THREE! And all different places.
Hello, my name is Laura and I have a grocery shopping addiction. Or maybe I just have an addiction to pretending I'm all old-school Frenchy-French and thus need to purchase food on a near-daily basis.
Anyway, I thought I'd go whole hog and show you the grocery pictures, too. (You: OMG, that is SOOOOO EXCITING!) To further explain the multiple grocery store trips, I will tell you that it is partly due to being picky about ingredients while still trying to be budget-savvy. So we get some stuff at Super Target and some at the co-op. Then there are a couple other mini-trips for forgotten ingredients or dessert.

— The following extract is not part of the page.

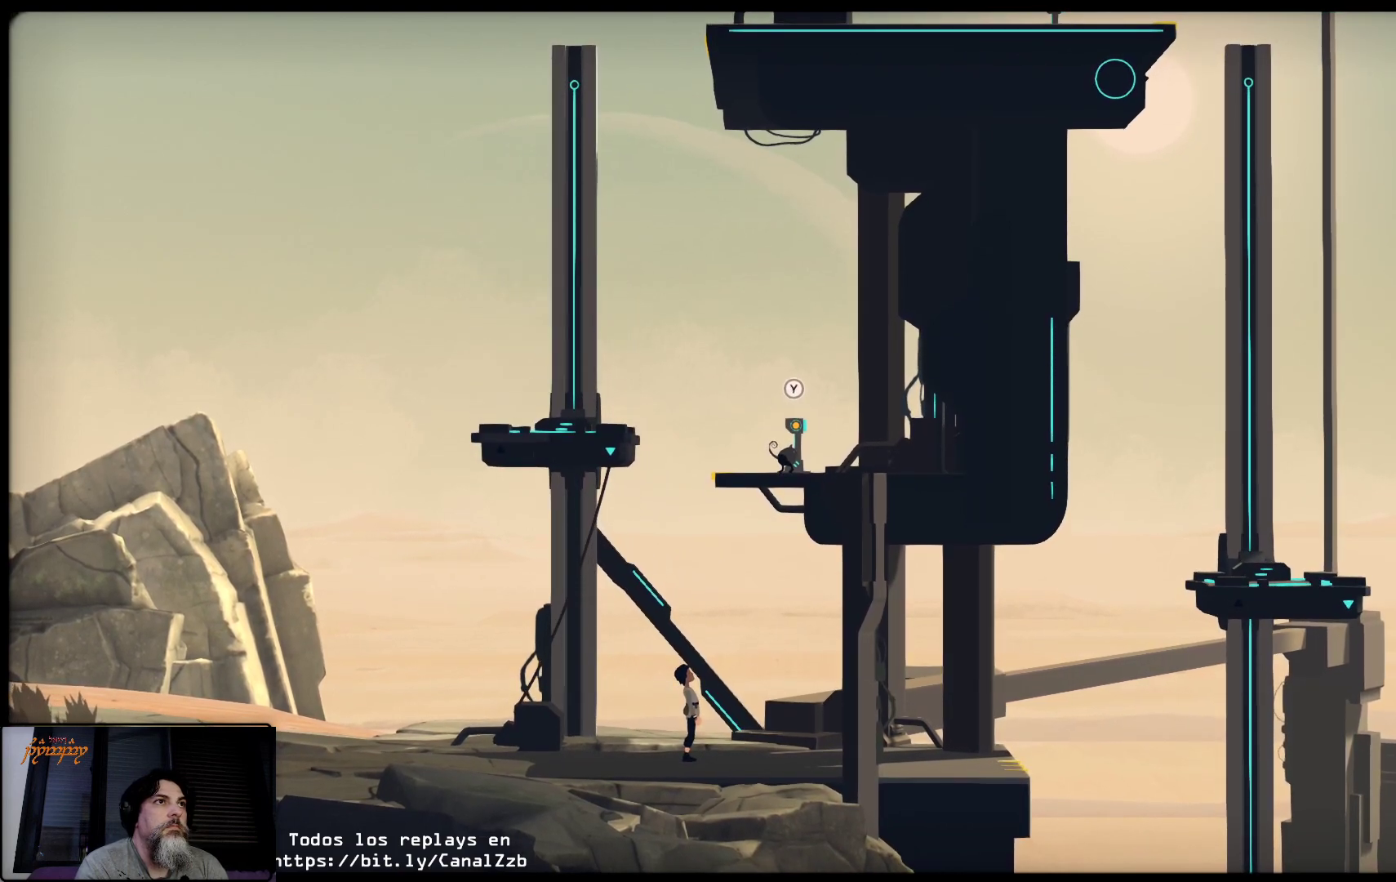
{"buttons": [], "left_stick": "right", "right_stick": "center", "events": [[67, "left_stick", "right"]]}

Plus, the grocery store is something to do with Bella, especially when it's nice enough for us to walk there and back, and she has many a merchant friend at our neighborhood Lund's.

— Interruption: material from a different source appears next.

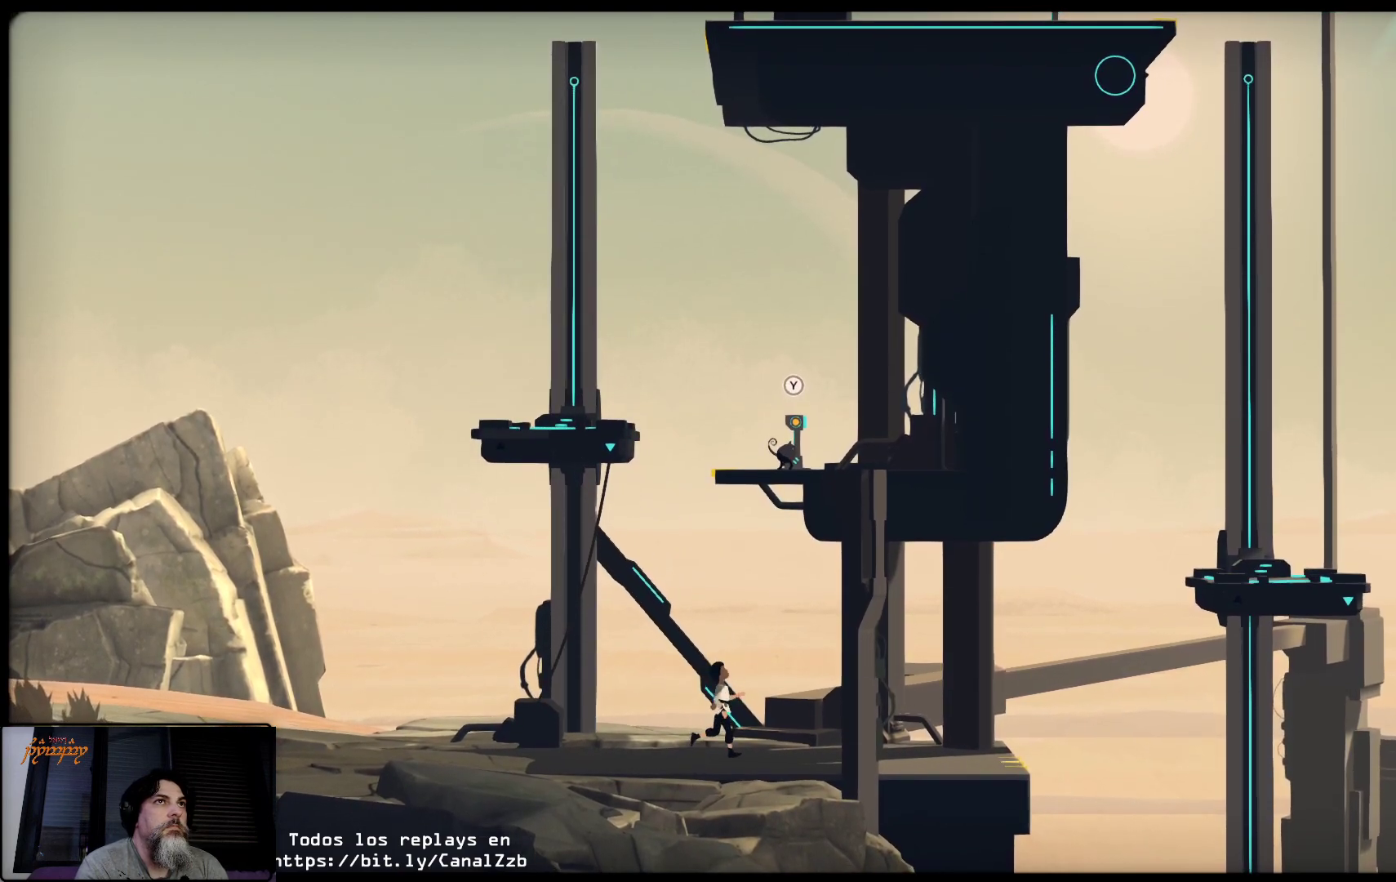
{"buttons": [], "left_stick": "right", "right_stick": "center", "events": []}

As you will see, we buy a lot of organic stuff. A significant (SIGNIFICANT) chunk of our monthly expenditures go to groceries, but it's something that is important to us so we accept it (and our budget is sad and paltry in other areas because of it). There was a paragraph in Micheal Pollan's The Omnivore's Dilemma that has stuck with me - basically it was stating that a century ago people used to spend over 1/3 of their income on food and that the current low cost of many food products is a reflection of how crazy our food system has become. Quality food costs money, and yet crappy food can be insanely cheap (hello dollar menu). So I remind myself of that factoid when I cringe at the pie graphs showing where our money goes on Mint.com.
Now, I realize that it is really not possible for everyone to purchase organic. If you are interested in eating more organic, but are faced with budgetary issues, I would encourage you to look at the clean 15/dirty dozen list to see what produce is best to buy organic and which conventionally grown ones are fine to buy. And if money is an issue, I wouldn't worry about buying everything organic (meaning things like grains). Just focus on the produce and reducing conventionally raised meat products in your life.
Sunday Super Target Trip
Dairy/Refrigerator Section: Silk Soy Milk (Husband's), Calcium-fort OJ (Husband's), Stoneyfield organic low-fat plain yogurt, Oikos 0% organic greek yogurt
Freezer: Organic blueberries, Alexia sweet potato fries, Van's gluten-free waffles (gross - don't rec!)
Grains/Packaged: Oatnut bread (not the best choice), Old-fashioned oats, Penne pasta (white pasta - I don't like whole wheat), Vegetarian baked beans
Other: Cadbury eggs, Jelly beans (Obviously both organic. Pffft! I kid, I kid.)
Tuesday Co-op Trip
(Eastside Co-op in NE Mpls)
Dairy/Refrigerator: String cheese (local), goat cheese (local), Muenster cheese (Hormone-free, etc but not local), Wraps (organic)
Meats/Protein: Whole chicken & chicken breast (local, but as I just now inspected the package I think I want to find out more info about the farm), canned Cannelini beans (organic - Eden Foods/BPA-free cans), eggs (local, organic), sustainably caught canned tuna
Other: Dry Vanilla Soda (I really like these - they have half the sugar and no artificial stuff), fair trade vanilla coffee
|I let Bella be in charge of the cart since we went at 8 AM on a weekday. Only one of us had a great time. Guess which one?|
Wednesday's Lund's Trip
(expensive neighborhood grocery store that I should really stop buying things at)
Amazingly, I still foresee the need for a trip to Whole Foods on Friday (cake!) and probably another trip to Lund's this week. Grocery shopping addiction: it's a real problem, I tell you.